Well, I've fired off a few sharp comments myself in the past. I'm trying to reform. 

It seems strange, but words can really hurt because we can't see the person we're talking to, and we have no "background" about what kind of day he or she has had.

The same discussion that makes me smile on night might make me totally frustrated on another, if I've had a bad day.


----------



## tchev

I had a initial question. This thread has brought a brilliant answer to my question: what I was looking for does not exist.

I was _initialy _ using Various+Miscellaneous but, thanks to the valuable contributions of everyone in this thread, I have changed my mind for the _usual _ Others+Miscellaneous. Not a big move, especially when you don't know the context, but I'm quite satisfied with it though. Usual does not mean initial.

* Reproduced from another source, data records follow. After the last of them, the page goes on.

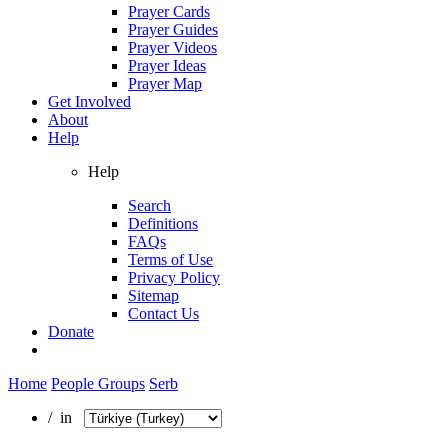
Prayer Cards
Prayer Guides
Prayer Videos
Prayer Ideas
Prayer Map
Get Involved
About
Help
Help
Search
Definitions
FAQs
Terms of Use
Privacy Policy
Sitemap
Contact Us
Donate
Home
People Groups
Serb
/ in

At the same time, I've learned many alternative expressions that I may use later and/or in other situations.
And, last but not least, I have clarified the usage of "random" in my mind (which is a word I use very often in a specific professional context).

For this, thank you so very much!! You helped me a lot.
I am very VERY grateful to all of you for whom helping is no bother.

And I'm actually interested, not by Krimkrams really  but... by "junk" you just mentioned. I also see that "scraps" can be a sysnonym...


----------



## gaer

tchev said:
			
		

> And I'm actually interested, not by Krimkrams really  but... by "junk" you just mentioned. I also see that "scraps" can be a sysnonym...


 
It's quite amazing how these discussion evolve. I wonder how many people feel as I do, that if I had it "all to over again", I'd spend my life exploring languages. I did not even know I was interested in them when I was young. Strange!


----------



## Kat LaQ

OK, slightly more than 2 years later, but I happened to be looking up "vrac". For the sense of "messy miscellany", I propose "odds and ends".

Better late than never .


----------